Tandis que Florent, chevalier de l’éternel, reposait paisiblement dans son lit après le double retour d’une croisade et d’une expédition punitive auprès des barbaresques, son épouse Mahaut dont personne ne s’expliquait l’absence, chevauchait, enfin libre !
Peu après le départ de son mari pour la croisade, des ménestrels s’étaient présentés pour lui apporter des nouvelles fraîches de son époux.
Les nouvelles, chantées avec art par un troubadour et accompagnées à l’orgue de barbarie avaient enchanté la duchesse qui s’était montrée généreuse envers ces porteurs d’espoir.
La troupe se retira après avoir remercié la châtelaine de ses présents.
Cependant l’un d’eux avait soudoyé une servante, lui promettant monts et merveilles si elle l’accueillait dans sa couche. Léonie eut le tort de mordre à l’hameçon et lorsqu’elle ouvrit la porte à l’amant potentiel après un appel chouan, signe de reconnaissance, elle fut poignardée de belle manière et jetée en pâture aux vautours.
La troupe de malfaiteurs s’empara de la duchesse et après lui avoir fait absorber un somnifère puissant, l’emmena dans une tour froide et peu accueillante, gardée par des dragons.

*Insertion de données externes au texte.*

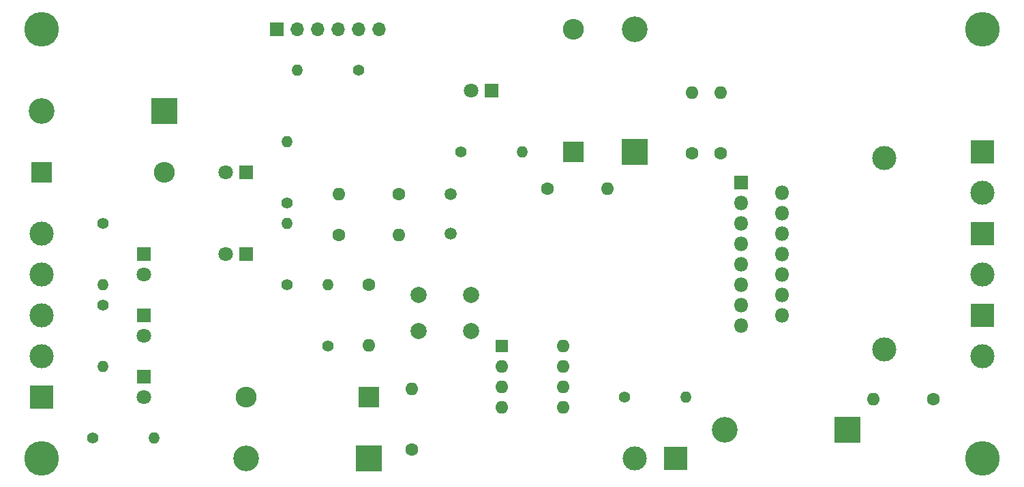
<source format=gbr>
%TF.GenerationSoftware,KiCad,Pcbnew,7.0.10*%
%TF.CreationDate,2024-02-09T16:37:34+11:00*%
%TF.ProjectId,CAN_DC_motor_driver,43414e5f-4443-45f6-9d6f-746f725f6472,0*%
%TF.SameCoordinates,Original*%
%TF.FileFunction,Soldermask,Bot*%
%TF.FilePolarity,Negative*%
%FSLAX46Y46*%
G04 Gerber Fmt 4.6, Leading zero omitted, Abs format (unit mm)*
G04 Created by KiCad (PCBNEW 7.0.10) date 2024-02-09 16:37:34*
%MOMM*%
%LPD*%
G01*
G04 APERTURE LIST*
%ADD10O,1.600000X1.600000*%
%ADD11C,1.600000*%
%ADD12C,1.400000*%
%ADD13O,1.400000X1.400000*%
%ADD14R,1.800000X1.800000*%
%ADD15C,1.800000*%
%ADD16O,1.700000X1.700000*%
%ADD17R,1.700000X1.700000*%
%ADD18C,4.300000*%
%ADD19R,2.600000X2.600000*%
%ADD20O,2.600000X2.600000*%
%ADD21C,3.000000*%
%ADD22R,1.600000X1.600000*%
%ADD23R,3.200000X3.200000*%
%ADD24O,3.200000X3.200000*%
%ADD25R,3.000000X3.000000*%
%ADD26O,1.800000X1.800000*%
%ADD27C,1.500000*%
%ADD28C,2.000000*%
G04 APERTURE END LIST*
D10*
%TO.C,C6*%
X139192000Y-66354000D03*
D11*
X139192000Y-73854000D03*
%TD*%
D12*
%TO.C,R10*%
X88900000Y-90170000D03*
D13*
X88900000Y-82550000D03*
%TD*%
D11*
%TO.C,C5*%
X169164000Y-104394000D03*
D10*
X161664000Y-104394000D03*
%TD*%
D11*
%TO.C,C4*%
X121218000Y-78232000D03*
D10*
X128718000Y-78232000D03*
%TD*%
D12*
%TO.C,R5*%
X110490000Y-73660000D03*
D13*
X118110000Y-73660000D03*
%TD*%
D14*
%TO.C,D1*%
X114300000Y-66040000D03*
D15*
X111760000Y-66040000D03*
%TD*%
D16*
%TO.C,J5*%
X100330000Y-58420000D03*
X97790000Y-58420000D03*
X95250000Y-58420000D03*
X92710000Y-58420000D03*
X90170000Y-58420000D03*
D17*
X87630000Y-58420000D03*
%TD*%
D18*
%TO.C,H2*%
X175260000Y-111760000D03*
%TD*%
D12*
%TO.C,R6*%
X130810000Y-104140000D03*
D13*
X138430000Y-104140000D03*
%TD*%
D11*
%TO.C,C1*%
X102810000Y-78920000D03*
D10*
X95310000Y-78920000D03*
%TD*%
D19*
%TO.C,D7*%
X99060000Y-104140000D03*
D20*
X83820000Y-104140000D03*
%TD*%
D21*
%TO.C,HS1*%
X163095000Y-98260000D03*
X163095000Y-74460000D03*
%TD*%
D22*
%TO.C,U1*%
X115580000Y-97800000D03*
D10*
X115580000Y-100340000D03*
X115580000Y-102880000D03*
X115580000Y-105420000D03*
X123200000Y-105420000D03*
X123200000Y-102880000D03*
X123200000Y-100340000D03*
X123200000Y-97800000D03*
%TD*%
D18*
%TO.C,H1*%
X175260000Y-58420000D03*
%TD*%
D19*
%TO.C,D8*%
X124460000Y-73660000D03*
D20*
X124460000Y-58420000D03*
%TD*%
D23*
%TO.C,D11*%
X99060000Y-111760000D03*
D24*
X83820000Y-111760000D03*
%TD*%
D12*
%TO.C,R9*%
X88900000Y-80010000D03*
D13*
X88900000Y-72390000D03*
%TD*%
D12*
%TO.C,R3*%
X66040000Y-82550000D03*
D13*
X66040000Y-90170000D03*
%TD*%
D23*
%TO.C,D12*%
X73660000Y-68580000D03*
D24*
X58420000Y-68580000D03*
%TD*%
D11*
%TO.C,C8*%
X142748000Y-73854000D03*
D10*
X142748000Y-66354000D03*
%TD*%
D11*
%TO.C,C3*%
X99060000Y-90230000D03*
D10*
X99060000Y-97730000D03*
%TD*%
D25*
%TO.C,J2*%
X175260000Y-83820000D03*
D21*
X175260000Y-88900000D03*
%TD*%
D14*
%TO.C,D2*%
X71120000Y-86360000D03*
D15*
X71120000Y-88900000D03*
%TD*%
D18*
%TO.C,H3*%
X58420000Y-58420000D03*
%TD*%
D14*
%TO.C,D9*%
X83820000Y-86360000D03*
D15*
X81280000Y-86360000D03*
%TD*%
D23*
%TO.C,D10*%
X132080000Y-73660000D03*
D24*
X132080000Y-58420000D03*
%TD*%
D25*
%TO.C,J3*%
X137160000Y-111760000D03*
D21*
X132080000Y-111760000D03*
%TD*%
D14*
%TO.C,U3*%
X145315000Y-77470000D03*
D26*
X150395000Y-78740000D03*
X145315000Y-80010000D03*
X150395000Y-81280000D03*
X145315000Y-82550000D03*
X150395000Y-83820000D03*
X145315000Y-85090000D03*
X150395000Y-86360000D03*
X145315000Y-87630000D03*
X150395000Y-88900000D03*
X145315000Y-90170000D03*
X150395000Y-91440000D03*
X145315000Y-92710000D03*
X150395000Y-93980000D03*
X145315000Y-95250000D03*
%TD*%
D12*
%TO.C,R7*%
X97790000Y-63500000D03*
D13*
X90170000Y-63500000D03*
%TD*%
D27*
%TO.C,Y1*%
X109220000Y-83820000D03*
X109220000Y-78920000D03*
%TD*%
D12*
%TO.C,R8*%
X64770000Y-109220000D03*
D13*
X72390000Y-109220000D03*
%TD*%
D28*
%TO.C,SW1*%
X105260000Y-91440000D03*
X111760000Y-91440000D03*
X105260000Y-95940000D03*
X111760000Y-95940000D03*
%TD*%
D14*
%TO.C,D4*%
X71120000Y-101600000D03*
D15*
X71120000Y-104140000D03*
%TD*%
D23*
%TO.C,D13*%
X158496000Y-108204000D03*
D24*
X143256000Y-108204000D03*
%TD*%
D25*
%TO.C,J6*%
X175260000Y-73660000D03*
D21*
X175260000Y-78740000D03*
%TD*%
D12*
%TO.C,R1*%
X93980000Y-97850000D03*
D13*
X93980000Y-90230000D03*
%TD*%
D19*
%TO.C,D6*%
X58420000Y-76200000D03*
D20*
X73660000Y-76200000D03*
%TD*%
D11*
%TO.C,C7*%
X104394000Y-110684000D03*
D10*
X104394000Y-103184000D03*
%TD*%
D12*
%TO.C,R4*%
X66040000Y-92710000D03*
D13*
X66040000Y-100330000D03*
%TD*%
D14*
%TO.C,D3*%
X71120000Y-93980000D03*
D15*
X71120000Y-96520000D03*
%TD*%
D25*
%TO.C,J4*%
X175260000Y-93980000D03*
D21*
X175260000Y-99060000D03*
%TD*%
D11*
%TO.C,C2*%
X95310000Y-84000000D03*
D10*
X102810000Y-84000000D03*
%TD*%
D18*
%TO.C,H4*%
X58420000Y-111760000D03*
%TD*%
D25*
%TO.C,J1*%
X58420000Y-104140000D03*
D21*
X58420000Y-99060000D03*
X58420000Y-93980000D03*
X58420000Y-88900000D03*
X58420000Y-83820000D03*
%TD*%
D14*
%TO.C,D5*%
X83820000Y-76200000D03*
D15*
X81280000Y-76200000D03*
%TD*%
M02*

</source>
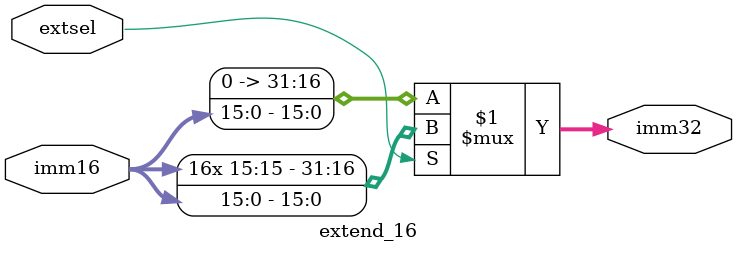
<source format=v>
`timescale 1ns / 1ps


module extend_16(
        imm16,extsel,imm32
    );
    input [15:0]imm16;
    input extsel;
    output [31:0]imm32;
    assign imm32 = extsel? {{16{imm16[15]}},imm16}:{16'b0,imm16};

endmodule

</source>
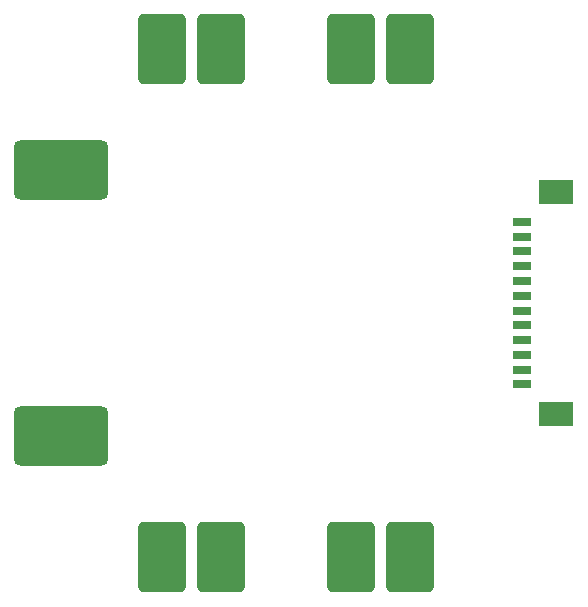
<source format=gbr>
%TF.GenerationSoftware,KiCad,Pcbnew,9.0.1*%
%TF.CreationDate,2025-07-05T19:11:37+01:00*%
%TF.ProjectId,PDB_AURA,5044425f-4155-4524-912e-6b696361645f,rev?*%
%TF.SameCoordinates,Original*%
%TF.FileFunction,Paste,Bot*%
%TF.FilePolarity,Positive*%
%FSLAX46Y46*%
G04 Gerber Fmt 4.6, Leading zero omitted, Abs format (unit mm)*
G04 Created by KiCad (PCBNEW 9.0.1) date 2025-07-05 19:11:37*
%MOMM*%
%LPD*%
G01*
G04 APERTURE LIST*
G04 Aperture macros list*
%AMRoundRect*
0 Rectangle with rounded corners*
0 $1 Rounding radius*
0 $2 $3 $4 $5 $6 $7 $8 $9 X,Y pos of 4 corners*
0 Add a 4 corners polygon primitive as box body*
4,1,4,$2,$3,$4,$5,$6,$7,$8,$9,$2,$3,0*
0 Add four circle primitives for the rounded corners*
1,1,$1+$1,$2,$3*
1,1,$1+$1,$4,$5*
1,1,$1+$1,$6,$7*
1,1,$1+$1,$8,$9*
0 Add four rect primitives between the rounded corners*
20,1,$1+$1,$2,$3,$4,$5,0*
20,1,$1+$1,$4,$5,$6,$7,0*
20,1,$1+$1,$6,$7,$8,$9,0*
20,1,$1+$1,$8,$9,$2,$3,0*%
G04 Aperture macros list end*
%ADD10RoundRect,0.500000X-3.500000X-2.000000X3.500000X-2.000000X3.500000X2.000000X-3.500000X2.000000X0*%
%ADD11RoundRect,0.400000X-1.600000X2.600000X-1.600000X-2.600000X1.600000X-2.600000X1.600000X2.600000X0*%
%ADD12RoundRect,0.400000X1.600000X-2.600000X1.600000X2.600000X-1.600000X2.600000X-1.600000X-2.600000X0*%
%ADD13R,1.600000X0.800000*%
%ADD14R,3.000000X2.100000*%
G04 APERTURE END LIST*
D10*
%TO.C,J102*%
X56000000Y-63750000D03*
%TD*%
%TO.C,J101*%
X56000000Y-86250000D03*
%TD*%
D11*
%TO.C,J312*%
X69500000Y-96500000D03*
%TD*%
%TO.C,J307*%
X80500000Y-53500000D03*
%TD*%
%TO.C,J306*%
X69500000Y-53500000D03*
%TD*%
D12*
%TO.C,J308*%
X85500000Y-53500000D03*
%TD*%
%TO.C,J309*%
X80500000Y-96500000D03*
%TD*%
D11*
%TO.C,J310*%
X85500000Y-96500000D03*
%TD*%
D13*
%TO.C,J302*%
X95008000Y-68125000D03*
X95008000Y-69375000D03*
X95008000Y-70625000D03*
X95008000Y-71875000D03*
X95008000Y-73125000D03*
X95008000Y-74375000D03*
X95008000Y-75625000D03*
X95008000Y-76875000D03*
X95008000Y-78125000D03*
X95008000Y-79375000D03*
X95008000Y-80625000D03*
X95008000Y-81875000D03*
D14*
X97908000Y-65575000D03*
X97908000Y-84425000D03*
%TD*%
D12*
%TO.C,J305*%
X64500000Y-53500000D03*
%TD*%
%TO.C,J311*%
X64500000Y-96500000D03*
%TD*%
M02*

</source>
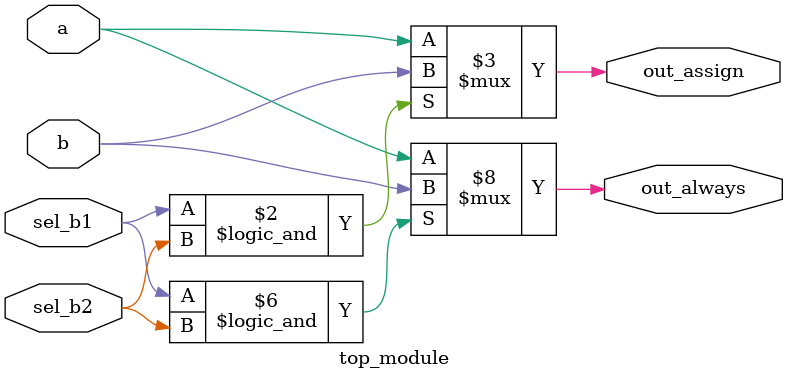
<source format=v>
module top_module(
    input a,
    input b,
    input sel_b1,
    input sel_b2,
    output wire out_assign,
    output reg out_always   ); 
	
    assign out_assign = (sel_b1&&sel_b2 ==1)? b:a;
    
    always@(*) begin
        if(sel_b1&&sel_b2 ==1) begin
            out_always <= b;
            end else begin
            
            out_always <=a;
        end
    end
endmodule

</source>
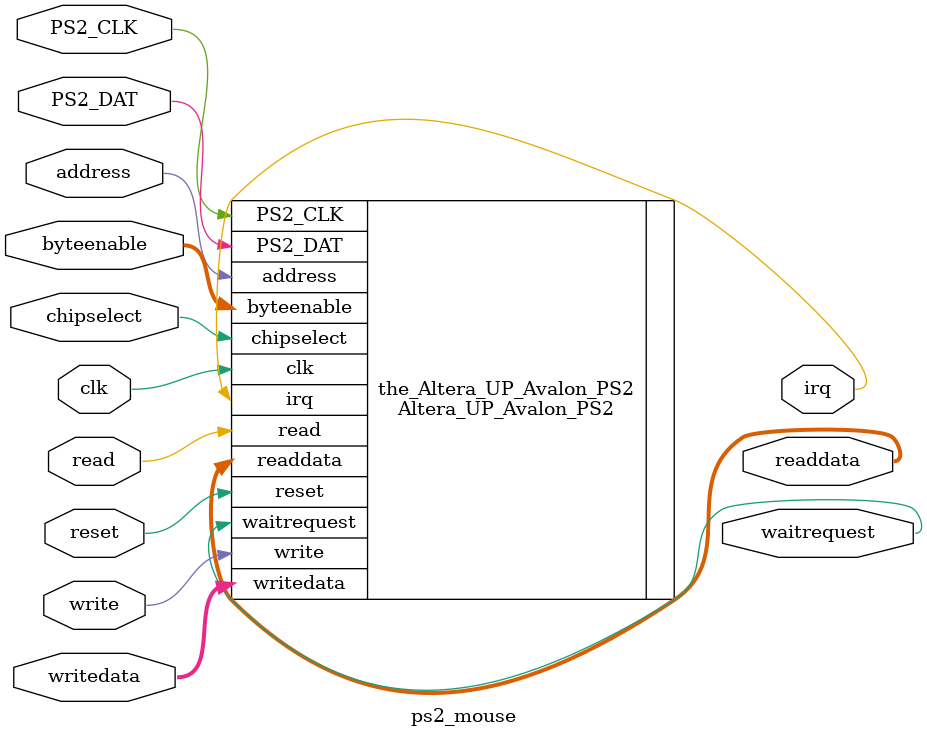
<source format=v>

`timescale 1ns / 1ps
// synthesis translate_on

// turn off superfluous verilog processor warnings 
// altera message_level Level1 
// altera message_off 10034 10035 10036 10037 10230 10240 10030 

module ps2_mouse (
                   // inputs:
                    address,
                    byteenable,
                    chipselect,
                    clk,
                    read,
                    reset,
                    write,
                    writedata,

                   // outputs:
                    PS2_CLK,
                    PS2_DAT,
                    irq,
                    readdata,
                    waitrequest
                 )
;

  inout            PS2_CLK;
  inout            PS2_DAT;
  output           irq;
  output  [ 31: 0] readdata;
  output           waitrequest;
  input            address;
  input   [  3: 0] byteenable;
  input            chipselect;
  input            clk;
  input            read;
  input            reset;
  input            write;
  input   [ 31: 0] writedata;

  wire             PS2_CLK;
  wire             PS2_DAT;
  wire             irq;
  wire    [ 31: 0] readdata;
  wire             waitrequest;
  Altera_UP_Avalon_PS2 the_Altera_UP_Avalon_PS2
    (
      .PS2_CLK     (PS2_CLK),
      .PS2_DAT     (PS2_DAT),
      .address     (address),
      .byteenable  (byteenable),
      .chipselect  (chipselect),
      .clk         (clk),
      .irq         (irq),
      .read        (read),
      .readdata    (readdata),
      .reset       (reset),
      .waitrequest (waitrequest),
      .write       (write),
      .writedata   (writedata)
    );


endmodule


</source>
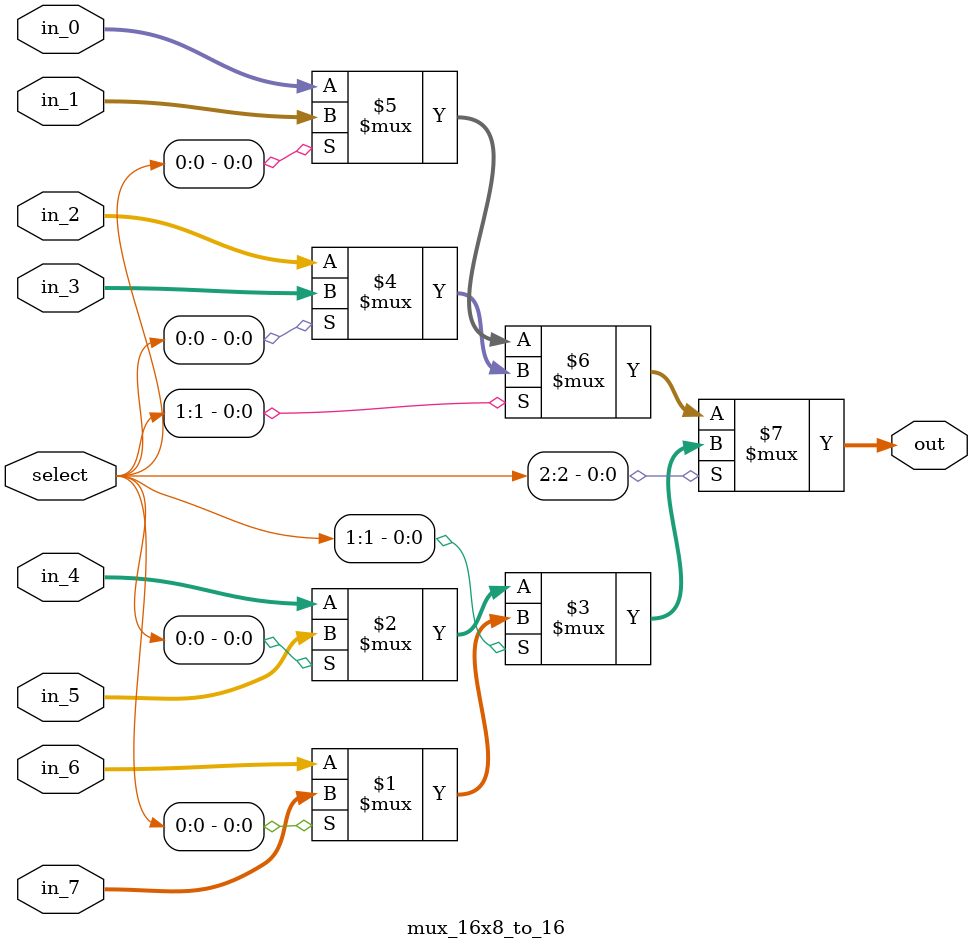
<source format=v>
`timescale 1ns / 1ps

module mux_16x8_to_16(
    input [2:0] select,
    input [15:0] in_0, in_1, in_2, in_3, in_4, in_5, in_6, in_7,
    output [15:0] out
    );
    
    assign out = select[2] ? (select[1] ? (select[0] ? in_7 : in_6) : (select[0] ? in_5 : in_4)) : (select[1] ? (select[0] ? in_3 : in_2) : (select[0] ? in_1 : in_0));
endmodule

</source>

Mahaut vécut des jours noirs, nourrie de pain et abreuvée d’eau par l’intermédiaire d’une servante muette vêtue d’une tenue sombre et passe-partout.
La pièce où elle menait cette existence misérable n’avait pas de fenêtre et elle vivait dans l’obscurité perdant peu à peu l’usage de la vue.
Au terme d’années pénibles où on la condamnait à une mort lente programmée, Mahaut entrevit un jour le moyen de s’évader.
En dépit de sa demi-cécité, elle remarqua que la servante muette souffrait de tremblements par intermittences.
Elle mit à durcir une miche de pain et lorsque le résultat fut optimal, elle attendit la venue de la servante. Lorsque cette dernière se pencha pour déposer le pichet d’eau fraîche et le pain frais, elle lui asséna un violent coup avec la miche faisant office de pierre, l’assomma, la dévêtit et sortit après avoir mis la tenue de la servante.
Personne ne s’aperçut tout de suite de la supercherie et Mahaut put se diriger vers l’écurie où elle sella un cheval et s’en fut sans être inquiétée.
Lorsque la servante sortit de sa torpeur, elle se précipita pour donner l’alarme mais un gardien, la voyant vêtue de la robe de la prisonnière se méprit et l’abattit d’une flèche en plein cœur.
Le commanditaire du rapt châtia de sa main l’impulsif, fit procéder aux funérailles de la malheureuse servante et lança la poursuite de la fugitive.
Mahaut avait été élevée selon les rites et le code d’honneur de la chevalerie et avait connu, dès l’enfance, un entraînement intensif qui faisait d’elle la digne épouse d’un chevalier.
Elle prit des chemins de traverse, s’arrêta dans des chaumières où on la fêta, lui procurant des vêtements dignes de son rang, lui offrant un repas substantiel et une monture de rechange.
Lorsqu’elle arriva aux portes de son château, Lila eut juste le temps de s’éclipser, laissant son fils Joyau aux bons soins de son père.
Marie envisageait d’agir de la sorte mais Florent la pria de n’en rien faire. Elle se précipita aux cuisines pour préparer un repas de fête destiné au grand retour de la maîtresse de maison.
Vol-au-vent de poularde truffée aux champignons, paupiettes de veau et petits pois à la crème, fromages et îles flottantes à l’angélique constituèrent un menu de choix.
Mahaut se restaura avec plaisir, appréciant l’accueil chaleureux de son époux.
Comme s’il sortait d’un rêve, Florent eut l’impression en voyant la duchesse que toutes les aventures vécues à partir du moment où il avait fait halte sur le chemin du retour, ses passions successives s’étaient évanouies comme un mirage.
Il entoura Mahaut de ses bras caressants et l’incita à le rejoindre dans l’alcôve conjugale où , il n’en doutait pas, un petit duc serait conçu.